** Data in this exercise follows **

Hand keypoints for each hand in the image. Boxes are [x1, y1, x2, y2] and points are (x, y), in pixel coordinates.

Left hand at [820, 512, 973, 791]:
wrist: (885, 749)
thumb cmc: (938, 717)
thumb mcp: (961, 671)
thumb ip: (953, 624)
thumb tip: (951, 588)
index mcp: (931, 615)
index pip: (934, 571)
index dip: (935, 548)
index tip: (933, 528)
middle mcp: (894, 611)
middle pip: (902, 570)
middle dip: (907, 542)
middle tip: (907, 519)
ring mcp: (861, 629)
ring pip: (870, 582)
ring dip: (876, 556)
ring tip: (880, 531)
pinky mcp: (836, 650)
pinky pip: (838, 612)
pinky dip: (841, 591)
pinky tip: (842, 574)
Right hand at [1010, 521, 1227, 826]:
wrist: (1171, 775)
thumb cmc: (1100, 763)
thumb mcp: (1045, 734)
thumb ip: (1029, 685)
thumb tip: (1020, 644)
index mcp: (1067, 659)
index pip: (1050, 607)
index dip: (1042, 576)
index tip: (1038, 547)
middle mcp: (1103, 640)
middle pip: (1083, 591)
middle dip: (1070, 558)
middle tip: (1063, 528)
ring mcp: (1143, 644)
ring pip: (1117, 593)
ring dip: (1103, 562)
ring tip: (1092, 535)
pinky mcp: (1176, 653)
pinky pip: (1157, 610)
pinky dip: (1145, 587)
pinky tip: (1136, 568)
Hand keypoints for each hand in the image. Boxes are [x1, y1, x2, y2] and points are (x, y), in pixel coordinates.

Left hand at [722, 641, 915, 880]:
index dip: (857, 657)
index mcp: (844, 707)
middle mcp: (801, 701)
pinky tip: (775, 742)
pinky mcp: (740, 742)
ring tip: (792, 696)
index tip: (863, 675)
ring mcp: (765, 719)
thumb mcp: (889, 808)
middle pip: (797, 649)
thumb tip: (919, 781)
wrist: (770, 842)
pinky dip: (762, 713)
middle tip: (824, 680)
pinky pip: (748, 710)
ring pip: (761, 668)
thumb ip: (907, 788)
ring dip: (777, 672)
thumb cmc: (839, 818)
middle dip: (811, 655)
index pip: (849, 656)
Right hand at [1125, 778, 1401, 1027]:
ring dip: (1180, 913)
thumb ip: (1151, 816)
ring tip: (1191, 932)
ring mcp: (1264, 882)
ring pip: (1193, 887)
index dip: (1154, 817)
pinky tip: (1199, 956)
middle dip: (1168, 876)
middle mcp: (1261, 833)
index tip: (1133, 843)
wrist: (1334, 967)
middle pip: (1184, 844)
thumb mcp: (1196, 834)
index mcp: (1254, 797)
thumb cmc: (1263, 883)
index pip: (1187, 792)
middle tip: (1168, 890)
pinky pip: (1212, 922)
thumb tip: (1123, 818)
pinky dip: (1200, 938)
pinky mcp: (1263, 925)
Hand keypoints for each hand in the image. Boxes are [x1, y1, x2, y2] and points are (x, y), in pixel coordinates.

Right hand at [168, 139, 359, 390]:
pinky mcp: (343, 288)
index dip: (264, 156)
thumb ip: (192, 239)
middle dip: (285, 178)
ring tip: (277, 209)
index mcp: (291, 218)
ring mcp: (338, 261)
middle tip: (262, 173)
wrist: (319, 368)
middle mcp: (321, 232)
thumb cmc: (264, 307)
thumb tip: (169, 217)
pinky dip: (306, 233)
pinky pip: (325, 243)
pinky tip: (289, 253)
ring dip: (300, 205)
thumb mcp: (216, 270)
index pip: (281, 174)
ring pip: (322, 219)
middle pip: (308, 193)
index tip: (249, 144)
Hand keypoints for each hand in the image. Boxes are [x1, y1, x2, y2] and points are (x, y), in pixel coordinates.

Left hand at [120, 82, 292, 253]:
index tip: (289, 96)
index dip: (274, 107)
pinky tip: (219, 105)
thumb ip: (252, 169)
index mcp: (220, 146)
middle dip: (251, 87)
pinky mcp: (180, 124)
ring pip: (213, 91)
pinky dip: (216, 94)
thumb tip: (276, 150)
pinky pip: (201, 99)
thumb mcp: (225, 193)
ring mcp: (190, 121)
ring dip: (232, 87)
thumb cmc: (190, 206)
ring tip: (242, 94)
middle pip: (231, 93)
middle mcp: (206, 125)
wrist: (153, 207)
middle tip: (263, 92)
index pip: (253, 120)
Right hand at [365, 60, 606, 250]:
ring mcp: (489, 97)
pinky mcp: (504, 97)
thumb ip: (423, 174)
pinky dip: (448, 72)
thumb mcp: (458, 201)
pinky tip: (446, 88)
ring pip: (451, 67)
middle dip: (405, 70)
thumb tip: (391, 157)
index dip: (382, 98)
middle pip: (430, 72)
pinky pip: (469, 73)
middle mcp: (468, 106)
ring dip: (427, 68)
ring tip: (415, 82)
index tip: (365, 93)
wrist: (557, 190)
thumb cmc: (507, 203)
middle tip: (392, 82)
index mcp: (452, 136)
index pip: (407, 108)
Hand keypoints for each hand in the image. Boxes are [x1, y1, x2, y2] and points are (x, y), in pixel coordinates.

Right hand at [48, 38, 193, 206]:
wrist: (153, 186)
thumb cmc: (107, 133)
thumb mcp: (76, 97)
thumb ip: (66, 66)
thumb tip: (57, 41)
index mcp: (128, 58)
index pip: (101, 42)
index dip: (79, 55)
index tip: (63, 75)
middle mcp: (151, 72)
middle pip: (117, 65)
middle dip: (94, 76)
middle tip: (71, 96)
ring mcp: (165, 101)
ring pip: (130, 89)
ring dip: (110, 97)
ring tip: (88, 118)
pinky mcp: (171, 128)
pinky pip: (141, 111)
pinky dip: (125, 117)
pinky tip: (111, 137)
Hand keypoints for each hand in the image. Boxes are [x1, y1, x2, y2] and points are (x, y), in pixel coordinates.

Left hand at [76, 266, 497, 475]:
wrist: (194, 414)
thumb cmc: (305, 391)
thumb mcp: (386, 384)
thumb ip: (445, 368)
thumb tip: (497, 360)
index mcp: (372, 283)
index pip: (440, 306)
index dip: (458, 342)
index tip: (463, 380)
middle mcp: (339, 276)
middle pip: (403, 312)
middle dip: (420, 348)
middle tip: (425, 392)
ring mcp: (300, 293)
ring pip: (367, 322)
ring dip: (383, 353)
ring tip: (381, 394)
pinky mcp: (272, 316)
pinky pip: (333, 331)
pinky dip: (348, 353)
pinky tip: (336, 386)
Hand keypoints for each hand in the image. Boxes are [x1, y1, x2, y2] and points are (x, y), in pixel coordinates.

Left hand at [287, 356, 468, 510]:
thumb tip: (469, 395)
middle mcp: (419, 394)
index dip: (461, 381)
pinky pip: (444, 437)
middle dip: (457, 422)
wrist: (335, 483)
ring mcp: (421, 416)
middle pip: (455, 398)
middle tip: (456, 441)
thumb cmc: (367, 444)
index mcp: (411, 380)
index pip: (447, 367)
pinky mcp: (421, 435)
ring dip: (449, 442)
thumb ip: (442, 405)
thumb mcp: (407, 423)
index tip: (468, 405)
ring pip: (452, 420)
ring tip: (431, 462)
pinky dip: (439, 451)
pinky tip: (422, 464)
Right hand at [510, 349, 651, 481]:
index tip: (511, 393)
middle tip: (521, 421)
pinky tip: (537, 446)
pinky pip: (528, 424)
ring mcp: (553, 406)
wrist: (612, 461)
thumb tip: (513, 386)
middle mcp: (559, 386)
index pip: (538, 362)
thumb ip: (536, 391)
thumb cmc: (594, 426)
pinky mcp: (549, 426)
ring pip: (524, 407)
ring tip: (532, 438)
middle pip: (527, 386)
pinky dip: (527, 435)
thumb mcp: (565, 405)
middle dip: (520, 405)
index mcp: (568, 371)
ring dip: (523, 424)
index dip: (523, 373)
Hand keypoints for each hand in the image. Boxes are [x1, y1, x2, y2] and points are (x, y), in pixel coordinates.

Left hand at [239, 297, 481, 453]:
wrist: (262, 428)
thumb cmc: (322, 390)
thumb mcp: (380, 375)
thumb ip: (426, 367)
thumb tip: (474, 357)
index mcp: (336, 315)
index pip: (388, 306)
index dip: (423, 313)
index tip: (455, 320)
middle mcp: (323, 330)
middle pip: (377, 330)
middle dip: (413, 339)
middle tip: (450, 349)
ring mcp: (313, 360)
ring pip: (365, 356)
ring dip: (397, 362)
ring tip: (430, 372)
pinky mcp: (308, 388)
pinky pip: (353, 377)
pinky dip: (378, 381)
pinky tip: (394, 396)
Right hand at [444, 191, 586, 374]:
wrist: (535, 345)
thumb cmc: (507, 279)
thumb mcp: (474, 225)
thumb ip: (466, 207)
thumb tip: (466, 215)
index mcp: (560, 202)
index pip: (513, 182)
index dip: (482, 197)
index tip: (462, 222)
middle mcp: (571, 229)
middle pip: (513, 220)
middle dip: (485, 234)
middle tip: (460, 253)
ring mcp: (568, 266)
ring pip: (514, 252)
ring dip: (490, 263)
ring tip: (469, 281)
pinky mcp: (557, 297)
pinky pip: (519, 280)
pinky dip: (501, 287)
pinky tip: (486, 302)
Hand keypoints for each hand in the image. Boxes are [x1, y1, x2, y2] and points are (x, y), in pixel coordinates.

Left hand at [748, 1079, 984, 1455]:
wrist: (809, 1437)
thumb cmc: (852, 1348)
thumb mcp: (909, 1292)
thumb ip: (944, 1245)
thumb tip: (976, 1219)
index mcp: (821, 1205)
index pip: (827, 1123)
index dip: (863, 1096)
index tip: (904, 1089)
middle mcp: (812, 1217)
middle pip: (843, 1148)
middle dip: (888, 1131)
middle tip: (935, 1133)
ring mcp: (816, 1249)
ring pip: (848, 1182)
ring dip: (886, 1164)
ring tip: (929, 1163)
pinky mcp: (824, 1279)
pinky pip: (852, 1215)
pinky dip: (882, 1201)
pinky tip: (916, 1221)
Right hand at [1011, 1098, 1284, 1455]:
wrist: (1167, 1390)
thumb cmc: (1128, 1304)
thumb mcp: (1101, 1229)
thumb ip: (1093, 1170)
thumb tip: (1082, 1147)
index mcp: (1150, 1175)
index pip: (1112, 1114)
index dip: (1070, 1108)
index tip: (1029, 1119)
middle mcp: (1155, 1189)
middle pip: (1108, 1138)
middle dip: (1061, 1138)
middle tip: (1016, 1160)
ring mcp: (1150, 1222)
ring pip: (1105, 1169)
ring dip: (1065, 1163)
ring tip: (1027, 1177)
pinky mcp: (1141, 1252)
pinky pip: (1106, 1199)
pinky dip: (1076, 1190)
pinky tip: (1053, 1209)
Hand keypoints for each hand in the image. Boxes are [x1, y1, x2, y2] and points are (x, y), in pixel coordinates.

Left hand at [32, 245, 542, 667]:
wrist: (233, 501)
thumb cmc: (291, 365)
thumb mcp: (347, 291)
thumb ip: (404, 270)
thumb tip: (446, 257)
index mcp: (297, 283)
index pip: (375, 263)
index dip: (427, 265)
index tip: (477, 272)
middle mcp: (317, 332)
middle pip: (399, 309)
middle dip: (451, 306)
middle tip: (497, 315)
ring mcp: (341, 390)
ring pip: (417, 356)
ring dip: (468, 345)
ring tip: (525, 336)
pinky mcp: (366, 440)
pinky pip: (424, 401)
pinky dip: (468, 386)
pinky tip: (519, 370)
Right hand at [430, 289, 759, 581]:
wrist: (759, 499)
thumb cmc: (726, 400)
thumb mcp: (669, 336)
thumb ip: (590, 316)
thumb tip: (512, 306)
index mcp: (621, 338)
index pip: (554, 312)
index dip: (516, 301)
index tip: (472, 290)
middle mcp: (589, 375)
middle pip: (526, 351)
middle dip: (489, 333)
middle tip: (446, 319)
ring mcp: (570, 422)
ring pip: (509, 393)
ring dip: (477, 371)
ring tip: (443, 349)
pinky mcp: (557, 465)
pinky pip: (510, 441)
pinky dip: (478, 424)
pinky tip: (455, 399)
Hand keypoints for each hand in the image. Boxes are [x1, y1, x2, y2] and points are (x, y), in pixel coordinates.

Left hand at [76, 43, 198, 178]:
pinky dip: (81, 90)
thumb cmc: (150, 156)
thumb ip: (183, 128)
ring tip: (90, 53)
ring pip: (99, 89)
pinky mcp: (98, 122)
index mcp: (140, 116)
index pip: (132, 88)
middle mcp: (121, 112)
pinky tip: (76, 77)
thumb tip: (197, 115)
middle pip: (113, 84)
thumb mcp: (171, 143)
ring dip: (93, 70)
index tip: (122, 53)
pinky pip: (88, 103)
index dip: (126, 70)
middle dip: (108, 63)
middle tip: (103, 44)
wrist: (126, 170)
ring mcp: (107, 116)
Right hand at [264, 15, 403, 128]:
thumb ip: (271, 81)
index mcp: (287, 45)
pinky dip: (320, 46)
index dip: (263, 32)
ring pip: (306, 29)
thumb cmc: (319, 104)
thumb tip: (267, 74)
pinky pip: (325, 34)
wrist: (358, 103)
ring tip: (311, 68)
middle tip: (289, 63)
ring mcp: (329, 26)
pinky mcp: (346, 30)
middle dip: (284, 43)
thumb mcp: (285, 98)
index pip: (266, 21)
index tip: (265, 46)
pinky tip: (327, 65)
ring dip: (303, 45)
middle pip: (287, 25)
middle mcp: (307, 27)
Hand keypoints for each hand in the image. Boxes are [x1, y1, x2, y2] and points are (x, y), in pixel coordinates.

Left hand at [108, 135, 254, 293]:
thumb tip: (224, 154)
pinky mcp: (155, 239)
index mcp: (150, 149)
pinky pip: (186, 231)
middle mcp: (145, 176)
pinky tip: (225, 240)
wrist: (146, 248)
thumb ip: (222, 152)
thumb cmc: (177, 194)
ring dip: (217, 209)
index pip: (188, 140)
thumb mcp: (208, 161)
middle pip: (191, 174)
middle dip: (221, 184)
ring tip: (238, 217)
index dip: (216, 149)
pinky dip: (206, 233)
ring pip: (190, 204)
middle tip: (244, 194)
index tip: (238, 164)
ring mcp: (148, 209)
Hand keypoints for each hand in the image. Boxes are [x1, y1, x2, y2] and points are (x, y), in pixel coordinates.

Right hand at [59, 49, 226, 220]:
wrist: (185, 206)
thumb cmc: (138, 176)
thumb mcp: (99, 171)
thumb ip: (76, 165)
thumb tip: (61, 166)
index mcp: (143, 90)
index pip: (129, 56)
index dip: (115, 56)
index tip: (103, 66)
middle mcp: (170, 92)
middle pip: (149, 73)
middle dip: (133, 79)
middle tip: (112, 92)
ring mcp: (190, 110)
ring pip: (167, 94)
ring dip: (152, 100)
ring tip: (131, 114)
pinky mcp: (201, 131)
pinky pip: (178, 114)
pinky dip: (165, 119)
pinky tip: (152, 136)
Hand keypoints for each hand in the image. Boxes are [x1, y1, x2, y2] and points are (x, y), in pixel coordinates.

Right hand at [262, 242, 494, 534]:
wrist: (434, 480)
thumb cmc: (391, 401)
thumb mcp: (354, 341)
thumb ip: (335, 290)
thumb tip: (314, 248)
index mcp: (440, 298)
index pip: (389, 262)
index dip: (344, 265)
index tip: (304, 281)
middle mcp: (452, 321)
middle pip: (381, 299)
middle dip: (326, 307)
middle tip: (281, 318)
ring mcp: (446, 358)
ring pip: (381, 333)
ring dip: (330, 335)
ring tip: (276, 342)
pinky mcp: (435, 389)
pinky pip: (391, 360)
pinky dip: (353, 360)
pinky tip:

** End of Data in this exercise **

● **What this task involves**
Write out each line exactly, starting with the line that contains "ring mcp: (190, 110)" and stopping after the last line of the data.

● **Exercise response**
ring mcp: (190, 110)
ring pip: (167, 94)
ring dip: (152, 100)
ring tip: (131, 114)
pinky mcp: (201, 131)
pinky pip: (178, 114)
pinky dip: (165, 119)
pinky tip: (152, 136)
Hand keypoints for each hand in the image. Boxes are [x1, y1, x2, y2] and points are (x, y), in pixel coordinates.

Right hand at [262, 242, 494, 534]:
wrist: (434, 480)
thumb cmc: (391, 401)
thumb mcp: (354, 341)
thumb ip: (335, 290)
thumb tip: (314, 248)
index mcp: (440, 298)
index pip: (389, 262)
index dip: (344, 265)
index tip: (304, 281)
middle mcp: (452, 321)
middle pip: (381, 299)
middle dip: (326, 307)
middle tip: (281, 318)
ring mcp: (446, 358)
ring pip: (381, 333)
ring dip: (330, 335)
ring tip: (276, 342)
pinky mcp: (435, 389)
pinky pip: (391, 360)
pinky dip: (353, 360)
pinky tip:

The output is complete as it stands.